Pictures paired with their source code
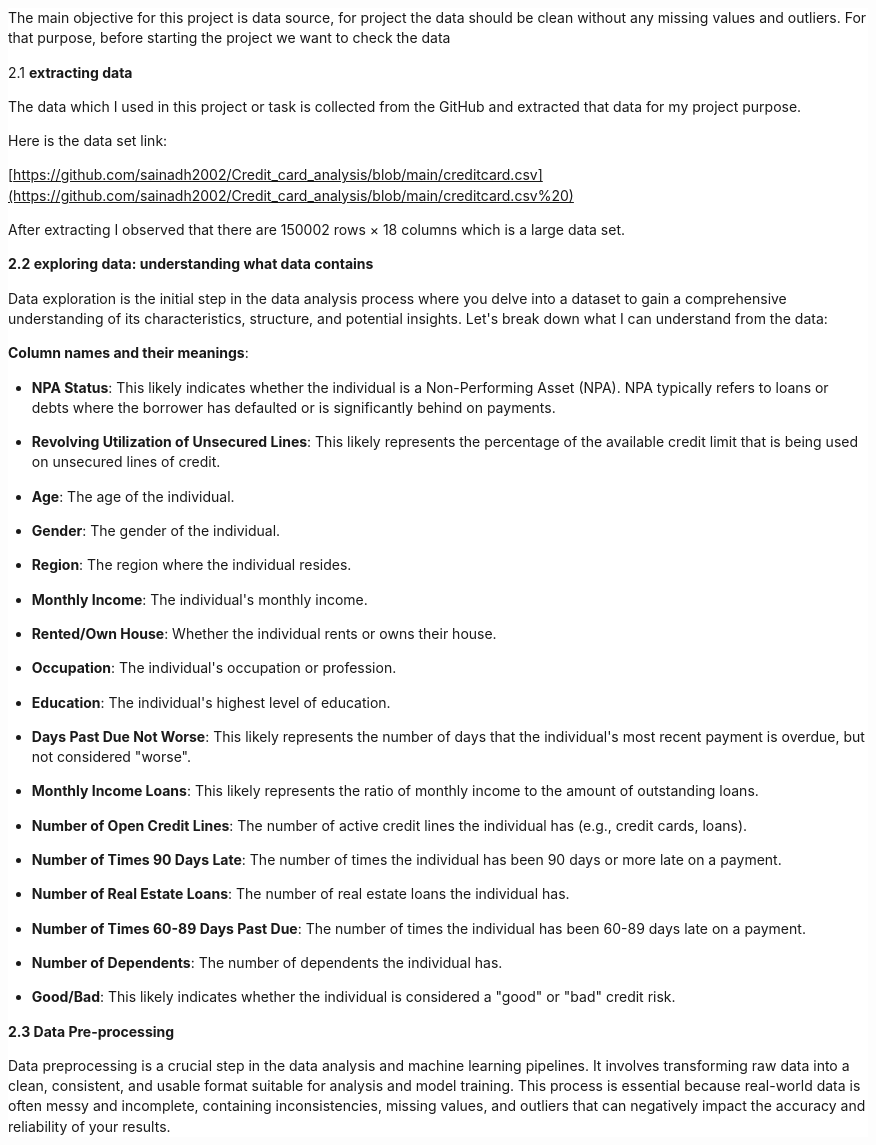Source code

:    The main objective for this project is data source, for project the data should be clean without any missing values and outliers. For that purpose, before starting the project we want to check the data  

   2\.1 **extracting data** 

   The data which I used in this project or task is collected from the GitHub and extracted that data for my project purpose. 

   Here is the data set link:

   [https://github.com/sainadh2002/Credit_card_analysis/blob/main/creditcard.csv](https://github.com/sainadh2002/Credit_card_analysis/blob/main/creditcard.csv%20) 

   After extracting I observed that there are 150002 rows × 18 columns which is a large data set.

   **2.2 exploring data: understanding what data contains**

   Data exploration is the initial step in the data analysis process where you delve into a dataset to gain a comprehensive understanding of its characteristics, structure, and potential insights. Let's break down what I can understand from the data:

   **Column names and their meanings**:

- **NPA Status**: This likely indicates whether the individual is a Non-Performing Asset (NPA). NPA typically refers to loans or debts where the borrower has defaulted or is significantly behind on payments.
- **Revolving Utilization of Unsecured Lines**: This likely represents the percentage of the available credit limit that is being used on unsecured lines of credit.
- **Age**: The age of the individual.
- **Gender**: The gender of the individual.
- **Region**: The region where the individual resides.
- **Monthly Income**: The individual's monthly income.
- **Rented/Own House**: Whether the individual rents or owns their house.
- **Occupation**: The individual's occupation or profession.
- **Education**: The individual's highest level of education.
- **Days Past Due Not Worse**: This likely represents the number of days that the individual's most recent payment is overdue, but not considered "worse".


- **Monthly Income Loans**: This likely represents the ratio of monthly income to the amount of outstanding loans.
- **Number of Open Credit Lines**: The number of active credit lines the individual has (e.g., credit cards, loans).
- **Number of Times 90 Days Late**: The number of times the individual has been 90 days or more late on a payment.
- **Number of Real Estate Loans**: The number of real estate loans the individual has.
- **Number of Times 60-89 Days Past Due**: The number of times the individual has been 60-89 days late on a payment.
- **Number of Dependents**: The number of dependents the individual has.
- **Good/Bad**: This likely indicates whether the individual is considered a "good" or "bad" credit risk.

**2.3 Data Pre-processing**

Data preprocessing is a crucial step in the data analysis and machine learning pipelines. It involves transforming raw data into a clean, consistent, and usable format suitable for analysis and model training. This process is essential because real-world data is often messy and incomplete, containing inconsistencies, missing values, and outliers that can negatively impact the accuracy and reliability of your results.
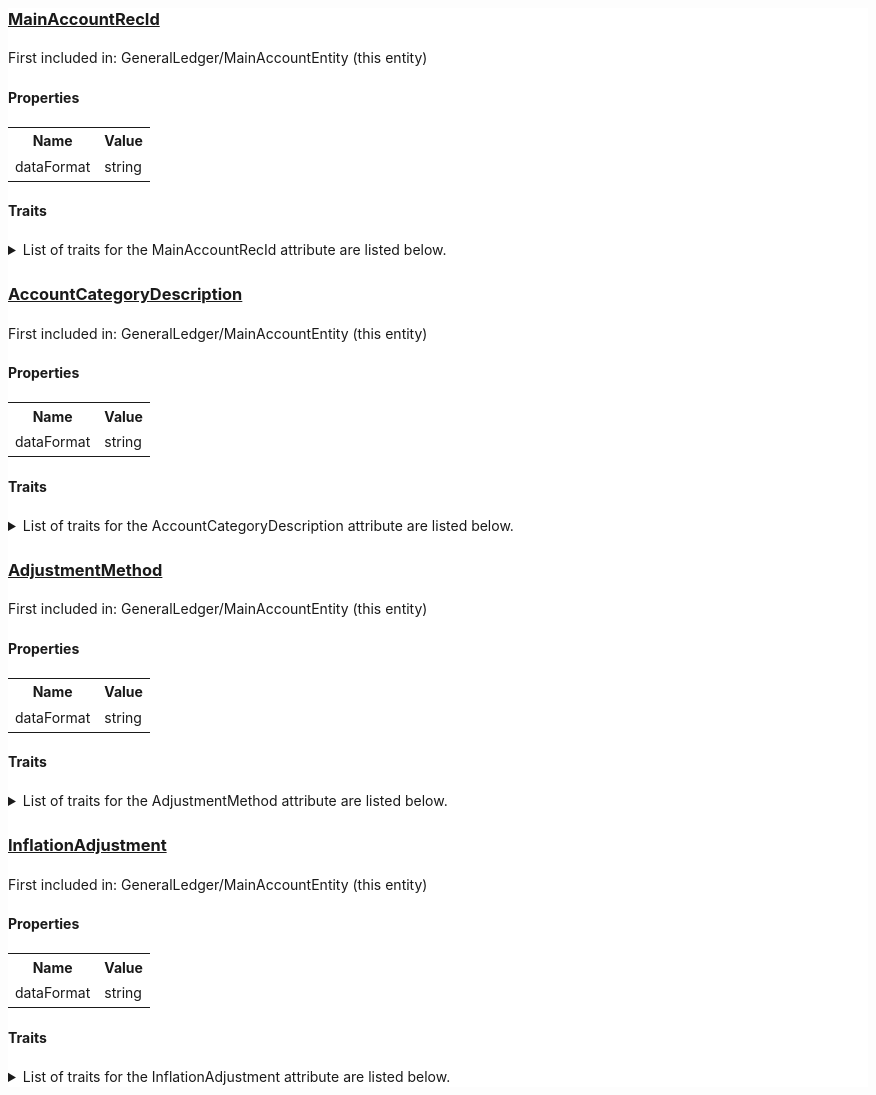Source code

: ### <a href=#MainAccountRecId name="MainAccountRecId">MainAccountRecId</a>

First included in: GeneralLedger/MainAccountEntity (this entity)  

#### Properties

<table><tr><th>Name</th><th>Value</th></tr><tr><td>dataFormat</td><td>string</td></tr></table>

#### Traits

<details><summary>List of traits for the MainAccountRecId attribute are listed below.</summary></details>

### <a href=#AccountCategoryDescription name="AccountCategoryDescription">AccountCategoryDescription</a>

First included in: GeneralLedger/MainAccountEntity (this entity)  

#### Properties

<table><tr><th>Name</th><th>Value</th></tr><tr><td>dataFormat</td><td>string</td></tr></table>

#### Traits

<details><summary>List of traits for the AccountCategoryDescription attribute are listed below.</summary></details>

### <a href=#AdjustmentMethod name="AdjustmentMethod">AdjustmentMethod</a>

First included in: GeneralLedger/MainAccountEntity (this entity)  

#### Properties

<table><tr><th>Name</th><th>Value</th></tr><tr><td>dataFormat</td><td>string</td></tr></table>

#### Traits

<details><summary>List of traits for the AdjustmentMethod attribute are listed below.</summary></details>

### <a href=#InflationAdjustment name="InflationAdjustment">InflationAdjustment</a>

First included in: GeneralLedger/MainAccountEntity (this entity)  

#### Properties

<table><tr><th>Name</th><th>Value</th></tr><tr><td>dataFormat</td><td>string</td></tr></table>

#### Traits

<details><summary>List of traits for the InflationAdjustment attribute are listed below.</summary></details>

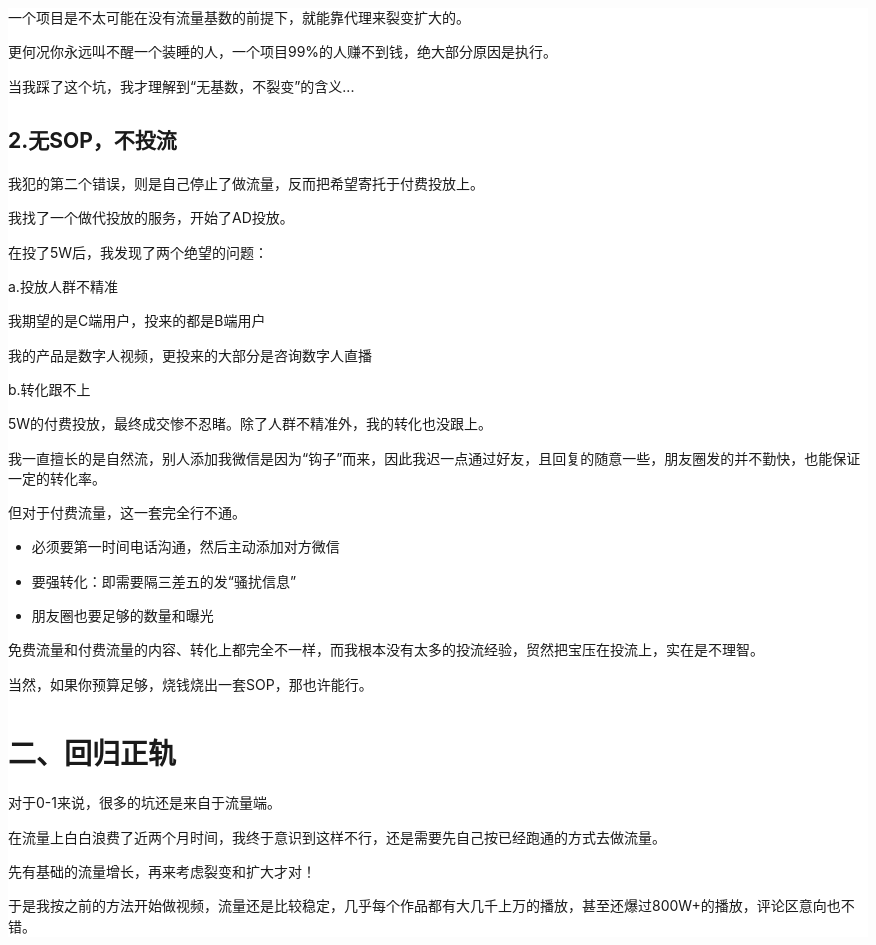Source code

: 一个项目是不太可能在没有流量基数的前提下，就能靠代理来裂变扩大的。

更何况你永远叫不醒一个装睡的人，一个项目99%的人赚不到钱，绝大部分原因是执行。

当我踩了这个坑，我才理解到“无基数，不裂变”的含义...

## 2.无SOP，不投流

我犯的第二个错误，则是自己停止了做流量，反而把希望寄托于付费投放上。

我找了一个做代投放的服务，开始了AD投放。

在投了5W后，我发现了两个绝望的问题：

a.投放人群不精准

我期望的是C端用户，投来的都是B端用户

我的产品是数字人视频，更投来的大部分是咨询数字人直播

b.转化跟不上

5W的付费投放，最终成交惨不忍睹。除了人群不精准外，我的转化也没跟上。

我一直擅长的是自然流，别人添加我微信是因为“钩子”而来，因此我迟一点通过好友，且回复的随意一些，朋友圈发的并不勤快，也能保证一定的转化率。

但对于付费流量，这一套完全行不通。

*   必须要第一时间电话沟通，然后主动添加对方微信

*   要强转化：即需要隔三差五的发“骚扰信息”

*   朋友圈也要足够的数量和曝光

免费流量和付费流量的内容、转化上都完全不一样，而我根本没有太多的投流经验，贸然把宝压在投流上，实在是不理智。

当然，如果你预算足够，烧钱烧出一套SOP，那也许能行。

# 二、回归正轨

对于0-1来说，很多的坑还是来自于流量端。

在流量上白白浪费了近两个月时间，我终于意识到这样不行，还是需要先自己按已经跑通的方式去做流量。

先有基础的流量增长，再来考虑裂变和扩大才对！

于是我按之前的方法开始做视频，流量还是比较稳定，几乎每个作品都有大几千上万的播放，甚至还爆过800W+的播放，评论区意向也不错。
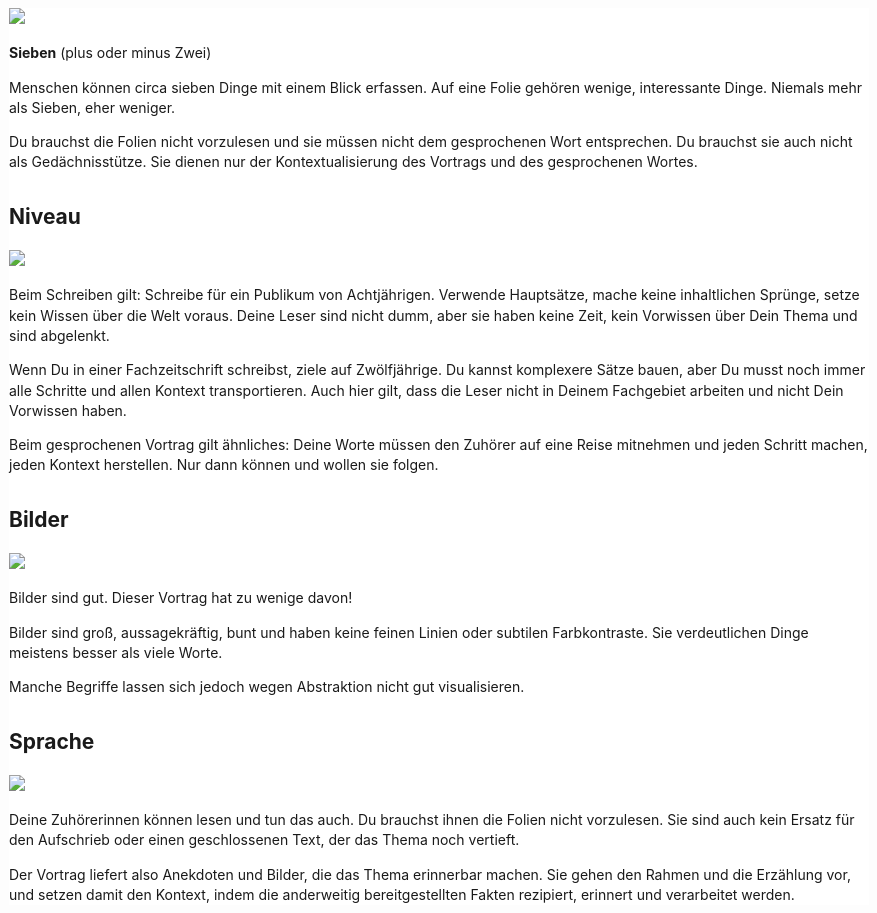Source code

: ![](/uploads/2005/05/vortragen/img5.jpg)

**Sieben** (plus oder minus Zwei)

Menschen können circa sieben Dinge mit einem Blick erfassen.
Auf eine Folie gehören wenige, interessante Dinge.
Niemals mehr als Sieben, eher weniger.

Du brauchst die Folien nicht vorzulesen und sie müssen nicht dem gesprochenen Wort entsprechen.
Du brauchst sie auch nicht als Gedächnisstütze.
Sie dienen nur der Kontextualisierung des Vortrags und des gesprochenen Wortes.

## Niveau

![](/uploads/2005/05/vortragen/img6.jpg)

Beim Schreiben gilt: Schreibe für ein Publikum von Achtjährigen. Verwende Hauptsätze, mache keine inhaltlichen Sprünge, setze kein Wissen über die Welt voraus.
Deine Leser sind nicht dumm, aber sie haben keine Zeit, kein Vorwissen über Dein Thema und sind abgelenkt.

Wenn Du in einer Fachzeitschrift schreibst, ziele auf Zwölfjährige. Du kannst komplexere Sätze bauen, aber Du musst noch immer alle Schritte und allen Kontext transportieren.
Auch hier gilt, dass die Leser nicht in Deinem Fachgebiet arbeiten und nicht Dein Vorwissen haben.

Beim gesprochenen Vortrag gilt ähnliches:
Deine Worte müssen den Zuhörer auf eine Reise mitnehmen und jeden Schritt machen, jeden Kontext herstellen.
Nur dann können und wollen sie folgen.

## Bilder

![](/uploads/2005/05/vortragen/img7.jpg)

Bilder sind gut. Dieser Vortrag hat zu wenige davon!

Bilder sind groß, aussagekräftig, bunt und haben keine feinen Linien oder subtilen Farbkontraste.
Sie verdeutlichen Dinge meistens besser als viele Worte.

Manche Begriffe lassen sich jedoch wegen Abstraktion nicht gut visualisieren.

## Sprache

![](/uploads/2005/05/vortragen/img8.jpg)

Deine Zuhörerinnen können lesen und tun das auch.
Du brauchst ihnen die Folien nicht vorzulesen.
Sie sind auch kein Ersatz für den Aufschrieb oder einen geschlossenen Text, der das Thema noch vertieft.

Der Vortrag liefert also Anekdoten und Bilder, die das Thema erinnerbar machen.
Sie gehen den Rahmen und die Erzählung vor, und setzen damit den Kontext, indem die anderweitig bereitgestellten Fakten rezipiert, erinnert und verarbeitet werden.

### Task details
Reproduce, without any alteration, the lines of the records above starting with the line that contains "我期望的是C端用户，投来的都是B端用户" and continuing through the line that contains "先有基础的流量增长，再来考虑裂变和扩大才对！", both included.

### Exercise solution
我期望的是C端用户，投来的都是B端用户

我的产品是数字人视频，更投来的大部分是咨询数字人直播

b.转化跟不上

5W的付费投放，最终成交惨不忍睹。除了人群不精准外，我的转化也没跟上。

我一直擅长的是自然流，别人添加我微信是因为“钩子”而来，因此我迟一点通过好友，且回复的随意一些，朋友圈发的并不勤快，也能保证一定的转化率。

但对于付费流量，这一套完全行不通。

*   必须要第一时间电话沟通，然后主动添加对方微信

*   要强转化：即需要隔三差五的发“骚扰信息”

*   朋友圈也要足够的数量和曝光

免费流量和付费流量的内容、转化上都完全不一样，而我根本没有太多的投流经验，贸然把宝压在投流上，实在是不理智。

当然，如果你预算足够，烧钱烧出一套SOP，那也许能行。

# 二、回归正轨

对于0-1来说，很多的坑还是来自于流量端。

在流量上白白浪费了近两个月时间，我终于意识到这样不行，还是需要先自己按已经跑通的方式去做流量。

先有基础的流量增长，再来考虑裂变和扩大才对！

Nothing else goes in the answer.